DEINE AUFGABE => Wie alt ist die Hauptdarstellerin Gro Swantje Kohlhof laut dem Text über den Tatort „Rebecca“?

TEXT ZUM LESEN =>
◆ ◆ ◆ ◆ ◆ ◆ ◆
Rebecca

Folge: 971 | 10. Januar 2016 | Sender: SWR | Regie: Umut Dag
Bild: SWR/Patrick Pfeiffer
So war der Tatort:

Stark angelehnt an den realen Entführungsfall von Natascha Kampusch – doch während 2013 nur 144.000 deutsche Kinobesucher Sherry Hormanns filmische Aufarbeitung 3096 Tage sehen wollten, wird Rebecca zum gewohnten TV-Termin am Sonntagabend vor allem dank des Tatort-Labels ein Millionenpublikum zuteil.

Wo Tatort drauf steht, ist zum Jahreswechsel 2015/2016 aber nur bedingt Tatort drin: Erst das vieldiskutierte Wiesbadener Film-im-Film-Experiment Wer bin ich?, dann die beiden Hamburger Actionfeuerwerke Der große Schmerz und Fegefeuer – und auch der 26. Fall der Konstanzer Hauptkommissare Klara Blum (Eva Mattes) und Kai Perlmann (Sebastian Bezzel) ist nicht gerade ein gewöhnlicher Beitrag zur Krimireihe.

Der inhaltlich an Verschleppt oder Abgründe erinnernde Tatort Rebecca ist eine kraftvolle Kreuzung aus Psychodrama, Krimi und Charakterstudie – und zugleich eine eineinhalbstündige One-Woman-Show der herausragenden Hauptdarstellerin. Was die 21-jährige Gro Swantje Kohlhof, die bereits im starken Bremer Tatort Die Wiederkehr als jugendliche Ausreißerin begeisterte, aus ihrer titelgebenden Rolle als verstörtes und verstörendes Entführungsopfer herausholt, ist atemberaubend – und es ist auch ihrem facettenreichen Spiel zu verdanken, dass der Film von Tatort-Debütant Umut Dag nicht früh in die unfreiwillige Komik abdriftet.

 Den Zuschauern bietet sich einleitend nämlich ein bizarres Bild: Erst verbrennt die junge Frau ihren langjährigen Peiniger Olaf Reuter bei lebendigem Leibe, später verkriecht sie sich in der Zimmerecke eines Bauernhauses, und selbst die einfühlsame Klara Blum findet keinen Zugang zu ihr. Dann aber läuft Rebecca Perlmann in die Arme – und kniet plötzlich vor ihm nieder, um die Befehle ihres neuen "Erziehers" zu empfangen. Was der verdutzte Ermittler dem traumatisierten Mädchen auch befiehlt, führt dieses umgehend aus.
◆ ◆ ◆ ◆ ◆ ◆ ◆
Einträge im Datensatz

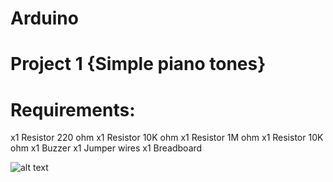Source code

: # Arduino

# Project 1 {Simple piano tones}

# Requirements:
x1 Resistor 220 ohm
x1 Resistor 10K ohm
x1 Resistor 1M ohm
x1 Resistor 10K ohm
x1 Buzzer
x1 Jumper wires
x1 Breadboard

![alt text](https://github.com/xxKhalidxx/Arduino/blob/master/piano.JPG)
◆ ◆ ◆ ◆ ◆ ◆ ◆
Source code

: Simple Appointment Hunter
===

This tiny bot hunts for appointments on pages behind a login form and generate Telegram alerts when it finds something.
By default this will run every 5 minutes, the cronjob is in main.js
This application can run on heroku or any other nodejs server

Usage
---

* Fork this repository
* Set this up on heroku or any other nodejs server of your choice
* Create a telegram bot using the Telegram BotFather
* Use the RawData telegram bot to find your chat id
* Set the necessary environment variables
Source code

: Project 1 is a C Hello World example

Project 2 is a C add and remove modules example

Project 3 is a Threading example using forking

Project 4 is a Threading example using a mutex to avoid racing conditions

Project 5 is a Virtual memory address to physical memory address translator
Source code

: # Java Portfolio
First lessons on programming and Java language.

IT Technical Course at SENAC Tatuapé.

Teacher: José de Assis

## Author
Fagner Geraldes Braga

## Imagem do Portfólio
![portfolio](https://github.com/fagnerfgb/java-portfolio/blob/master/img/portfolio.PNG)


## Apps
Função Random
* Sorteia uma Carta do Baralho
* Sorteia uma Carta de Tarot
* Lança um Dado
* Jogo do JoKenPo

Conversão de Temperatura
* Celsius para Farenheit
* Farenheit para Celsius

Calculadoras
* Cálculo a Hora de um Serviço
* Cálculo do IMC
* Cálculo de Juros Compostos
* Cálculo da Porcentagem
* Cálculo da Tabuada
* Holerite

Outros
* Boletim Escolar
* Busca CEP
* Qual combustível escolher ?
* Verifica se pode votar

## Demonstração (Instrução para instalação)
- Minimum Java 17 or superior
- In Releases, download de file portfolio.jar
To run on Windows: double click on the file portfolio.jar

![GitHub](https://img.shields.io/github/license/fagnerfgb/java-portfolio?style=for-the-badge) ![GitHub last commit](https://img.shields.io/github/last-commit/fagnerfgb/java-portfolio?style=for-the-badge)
◆ ◆ ◆ ◆ ◆ ◆ ◆
DEINE ANTWORT => Sie ist 21 Jahre alt.